**TO-DO ITEM:** Your answer should consist of every line in the records that holds "https".

[Saved data entries]
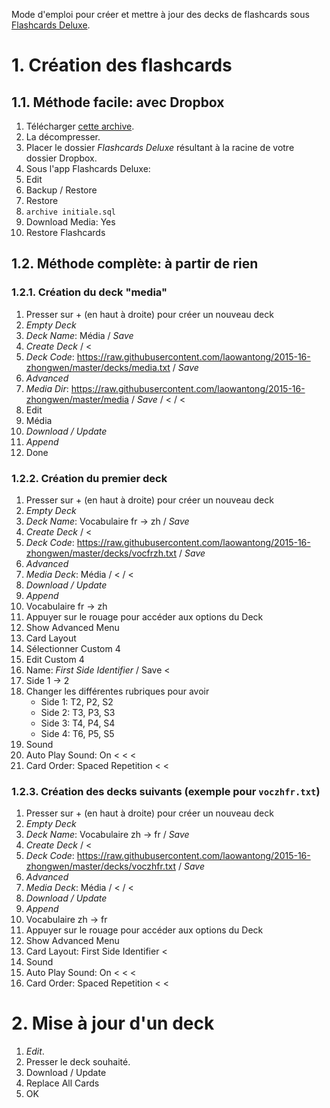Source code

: Mode d'emploi pour créer et mettre à jour des decks de flashcards sous [Flashcards Deluxe](http://flashcardsdeluxe.com).

# 1. Création des flashcards

## 1.1. Méthode facile: avec Dropbox

1. Télécharger [cette archive](https://dl.dropboxusercontent.com/u/3108405/chinois_L1/Flashcards%20Deluxe.zip).
1. La décompresser.
1. Placer le dossier _Flashcards Deluxe_ résultant à la racine de votre dossier Dropbox.
1. Sous l'app Flashcards Deluxe:
  1. Edit
  1. Backup / Restore
  1. Restore
  1. `archive initiale.sql`
  1. Download Media: Yes
  1. Restore Flashcards

## 1.2. Méthode complète: à partir de rien

### 1.2.1. Création du deck "media"

1. Presser sur + (en haut à droite) pour créer un nouveau deck
1. _Empty Deck_
1. _Deck Name_: Média / _Save_
1. _Create Deck_ / <
1. _Deck Code_: https://raw.githubusercontent.com/laowantong/2015-16-zhongwen/master/decks/media.txt / _Save_
1. _Advanced_
1. _Media Dir_: https://raw.githubusercontent.com/laowantong/2015-16-zhongwen/master/media / _Save_ / < / <
1. Edit
1. Média
1. _Download / Update_
1. _Append_
1. Done

### 1.2.2. Création du premier deck

1. Presser sur + (en haut à droite) pour créer un nouveau deck
1. _Empty Deck_
1. _Deck Name_: Vocabulaire fr -> zh / _Save_
1. _Create Deck_ / <
1. _Deck Code_: https://raw.githubusercontent.com/laowantong/2015-16-zhongwen/master/decks/vocfrzh.txt / _Save_
1. _Advanced_
1. _Media Deck_: Média / < / <
1. _Download / Update_
1. _Append_
1. Vocabulaire fr -> zh
1. Appuyer sur le rouage pour accéder aux options du Deck
1. Show Advanced Menu
1. Card Layout
1. Sélectionner Custom 4
1. Edit Custom 4
1. Name: _First Side Identifier_ / Save <
1. Side 1 -> 2
1. Changer les différentes rubriques pour avoir
    - Side 1: T2, P2, S2
    - Side 2: T3, P3, S3
    - Side 3: T4, P4, S4
    - Side 4: T6, P5, S5
1. Sound
1. Auto Play Sound: On < < <
1. Card Order: Spaced Repetition < <

### 1.2.3. Création des decks suivants (exemple pour `voczhfr.txt`)

1. Presser sur + (en haut à droite) pour créer un nouveau deck
1. _Empty Deck_
1. _Deck Name_: Vocabulaire zh -> fr / _Save_
1. _Create Deck_ / <
1. _Deck Code_: https://raw.githubusercontent.com/laowantong/2015-16-zhongwen/master/decks/voczhfr.txt / _Save_
1. _Advanced_
1. _Media Deck_: Média / < / <
1. _Download / Update_
1. _Append_
1. Vocabulaire zh -> fr
1. Appuyer sur le rouage pour accéder aux options du Deck
1. Show Advanced Menu
1. Card Layout: First Side Identifier <
1. Sound
1. Auto Play Sound: On < < <
1. Card Order: Spaced Repetition < <

# 2. Mise à jour d'un deck

1. _Edit_.
1. Presser le deck souhaité.
1. Download / Update
1. Replace All Cards
1. OK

**RESPONSE BELOW:**
1. Télécharger [cette archive](https://dl.dropboxusercontent.com/u/3108405/chinois_L1/Flashcards%20Deluxe.zip).
1. _Deck Code_: https://raw.githubusercontent.com/laowantong/2015-16-zhongwen/master/decks/media.txt / _Save_
1. _Media Dir_: https://raw.githubusercontent.com/laowantong/2015-16-zhongwen/master/media / _Save_ / < / <
1. _Deck Code_: https://raw.githubusercontent.com/laowantong/2015-16-zhongwen/master/decks/vocfrzh.txt / _Save_
1. _Deck Code_: https://raw.githubusercontent.com/laowantong/2015-16-zhongwen/master/decks/voczhfr.txt / _Save_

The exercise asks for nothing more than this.